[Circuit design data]

####

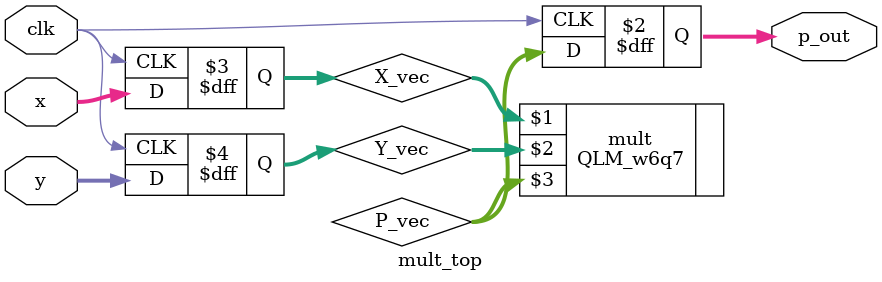
<source format=v>


module mult_top(
    // Clock and reset
    input clk,
    // Input X has a form x_i%d where %d denotes the bit number
    input  [15:0] x,
    // Input Y has a form y_i%d where %d denotes the bit number
    input  [15:0] y,
    // Output P has a form p_out%d where %d denotes the bit number
    output reg [31:0] p_out
    );

    
    // Now we have X_vec and Y_vec signal 
    // Then we do processing with these signals and store the 
    // intermidiate result in P_vec
    // For example purposes X_vec and Y_vec are concanated and stored in P_vec
    wire [31:0] P_vec;
    reg [15:0] X_vec;
    reg [15:0] Y_vec;
    
    QLM_w6q7 mult(X_vec,Y_vec,P_vec); 

 
    always @(posedge clk) 
    begin
        p_out = P_vec;
        X_vec = x;
        Y_vec = y;
    end

endmodule 


</source>
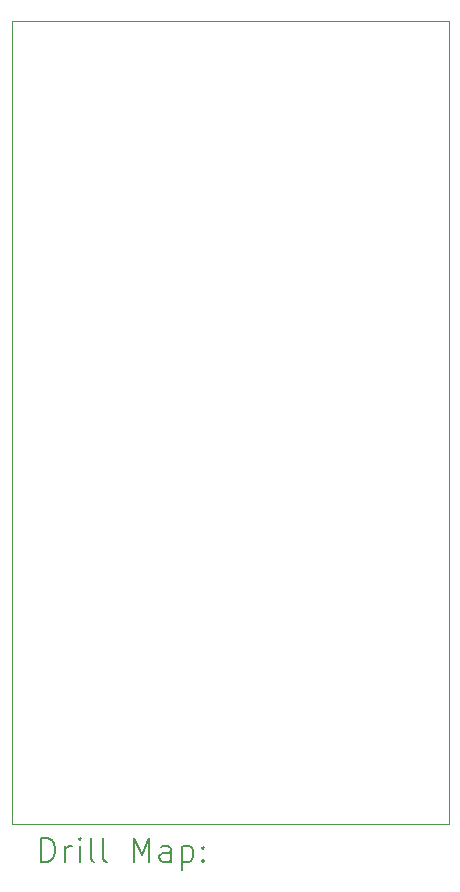
<source format=gbr>
%TF.GenerationSoftware,KiCad,Pcbnew,(6.0.11-0)*%
%TF.CreationDate,2024-11-12T18:08:24+07:00*%
%TF.ProjectId,1,312e6b69-6361-4645-9f70-636258585858,rev?*%
%TF.SameCoordinates,Original*%
%TF.FileFunction,Drillmap*%
%TF.FilePolarity,Positive*%
%FSLAX45Y45*%
G04 Gerber Fmt 4.5, Leading zero omitted, Abs format (unit mm)*
G04 Created by KiCad (PCBNEW (6.0.11-0)) date 2024-11-12 18:08:24*
%MOMM*%
%LPD*%
G01*
G04 APERTURE LIST*
%ADD10C,0.100000*%
%ADD11C,0.200000*%
G04 APERTURE END LIST*
D10*
X10400000Y-2700000D02*
X10400000Y-9500000D01*
X10400000Y-9500000D02*
X14100000Y-9500000D01*
X14100000Y-9500000D02*
X14100000Y-2700000D01*
X14100000Y-2700000D02*
X10400000Y-2700000D01*
D11*
X10652619Y-9815476D02*
X10652619Y-9615476D01*
X10700238Y-9615476D01*
X10728810Y-9625000D01*
X10747857Y-9644048D01*
X10757381Y-9663095D01*
X10766905Y-9701190D01*
X10766905Y-9729762D01*
X10757381Y-9767857D01*
X10747857Y-9786905D01*
X10728810Y-9805952D01*
X10700238Y-9815476D01*
X10652619Y-9815476D01*
X10852619Y-9815476D02*
X10852619Y-9682143D01*
X10852619Y-9720238D02*
X10862143Y-9701190D01*
X10871667Y-9691667D01*
X10890714Y-9682143D01*
X10909762Y-9682143D01*
X10976429Y-9815476D02*
X10976429Y-9682143D01*
X10976429Y-9615476D02*
X10966905Y-9625000D01*
X10976429Y-9634524D01*
X10985952Y-9625000D01*
X10976429Y-9615476D01*
X10976429Y-9634524D01*
X11100238Y-9815476D02*
X11081190Y-9805952D01*
X11071667Y-9786905D01*
X11071667Y-9615476D01*
X11205000Y-9815476D02*
X11185952Y-9805952D01*
X11176429Y-9786905D01*
X11176429Y-9615476D01*
X11433571Y-9815476D02*
X11433571Y-9615476D01*
X11500238Y-9758333D01*
X11566905Y-9615476D01*
X11566905Y-9815476D01*
X11747857Y-9815476D02*
X11747857Y-9710714D01*
X11738333Y-9691667D01*
X11719286Y-9682143D01*
X11681190Y-9682143D01*
X11662143Y-9691667D01*
X11747857Y-9805952D02*
X11728809Y-9815476D01*
X11681190Y-9815476D01*
X11662143Y-9805952D01*
X11652619Y-9786905D01*
X11652619Y-9767857D01*
X11662143Y-9748810D01*
X11681190Y-9739286D01*
X11728809Y-9739286D01*
X11747857Y-9729762D01*
X11843095Y-9682143D02*
X11843095Y-9882143D01*
X11843095Y-9691667D02*
X11862143Y-9682143D01*
X11900238Y-9682143D01*
X11919286Y-9691667D01*
X11928809Y-9701190D01*
X11938333Y-9720238D01*
X11938333Y-9777381D01*
X11928809Y-9796429D01*
X11919286Y-9805952D01*
X11900238Y-9815476D01*
X11862143Y-9815476D01*
X11843095Y-9805952D01*
X12024048Y-9796429D02*
X12033571Y-9805952D01*
X12024048Y-9815476D01*
X12014524Y-9805952D01*
X12024048Y-9796429D01*
X12024048Y-9815476D01*
X12024048Y-9691667D02*
X12033571Y-9701190D01*
X12024048Y-9710714D01*
X12014524Y-9701190D01*
X12024048Y-9691667D01*
X12024048Y-9710714D01*
M02*

</source>
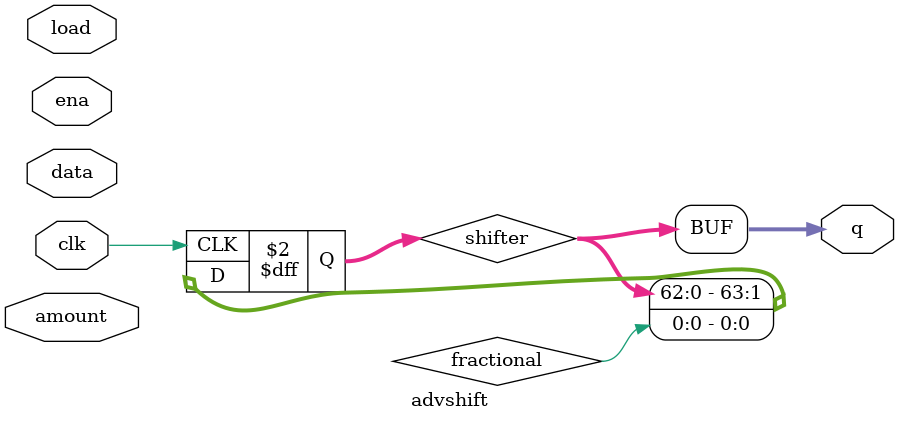
<source format=v>
module advshift(input clk,
input load,
input ena,
input [1:0] amount,
input [63:0] data,
output reg [63:0] q); 
// when load is high, assign data[63:0] to shift register q.
// if ena is high, shift q.
// amount: Chooses which direction and how much to shift.
// 2'b00: shift left by 1 bit.
// 2'b01: shift left by 8 bits.
// 2'b10: shift right by 1 bit.
// 2'b11: shift right by 8 bits.

  reg [63:0] shifter;
  // Output is registered if in the shifter
  always @(posedge clk)
    shifter <= {shifter, fractional};
  
  assign q = shifter;
endmodule

</source>
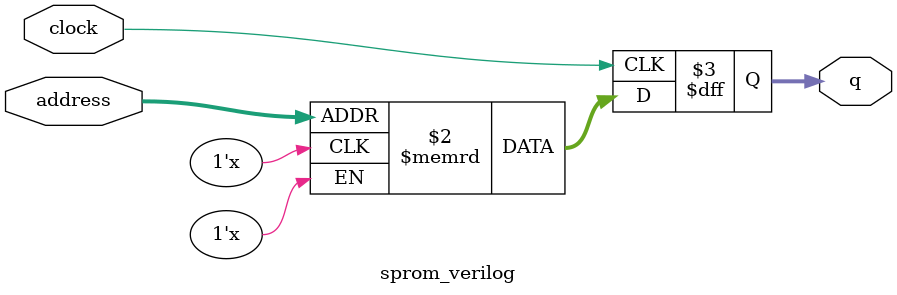
<source format=v>
module sprom_verilog #(
	parameter addr_width = 8,
	parameter data_width = 8,
	parameter length = 256,
	parameter [1023:0] hex_file = "",
) (
	input clock,
	input [addr_width-1:0] address,
	output reg [data_width-1:0] q
);
	reg [data_width-1:0] mem[0:length-1];
	generate
		if (hex_file != "")
			initial $readmemh(hex_file, mem);
	endgenerate
	always @(posedge clock)
		q <= mem[address];
endmodule

</source>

####

| EXERCISE GOAL |
A word-for-word copy of the lines above from the one with "X10728810Y-9625000D01*" through the one with "X11662143Y-9748810D01*", inclusive, is the only output wanted.

| TASK RESPONSE |
X10728810Y-9625000D01*
X10747857Y-9644048D01*
X10757381Y-9663095D01*
X10766905Y-9701190D01*
X10766905Y-9729762D01*
X10757381Y-9767857D01*
X10747857Y-9786905D01*
X10728810Y-9805952D01*
X10700238Y-9815476D01*
X10652619Y-9815476D01*
X10852619Y-9815476D02*
X10852619Y-9682143D01*
X10852619Y-9720238D02*
X10862143Y-9701190D01*
X10871667Y-9691667D01*
X10890714Y-9682143D01*
X10909762Y-9682143D01*
X10976429Y-9815476D02*
X10976429Y-9682143D01*
X10976429Y-9615476D02*
X10966905Y-9625000D01*
X10976429Y-9634524D01*
X10985952Y-9625000D01*
X10976429Y-9615476D01*
X10976429Y-9634524D01*
X11100238Y-9815476D02*
X11081190Y-9805952D01*
X11071667Y-9786905D01*
X11071667Y-9615476D01*
X11205000Y-9815476D02*
X11185952Y-9805952D01*
X11176429Y-9786905D01*
X11176429Y-9615476D01*
X11433571Y-9815476D02*
X11433571Y-9615476D01*
X11500238Y-9758333D01*
X11566905Y-9615476D01*
X11566905Y-9815476D01*
X11747857Y-9815476D02*
X11747857Y-9710714D01*
X11738333Y-9691667D01*
X11719286Y-9682143D01*
X11681190Y-9682143D01*
X11662143Y-9691667D01*
X11747857Y-9805952D02*
X11728809Y-9815476D01*
X11681190Y-9815476D01*
X11662143Y-9805952D01*
X11652619Y-9786905D01*
X11652619Y-9767857D01*
X11662143Y-9748810D01*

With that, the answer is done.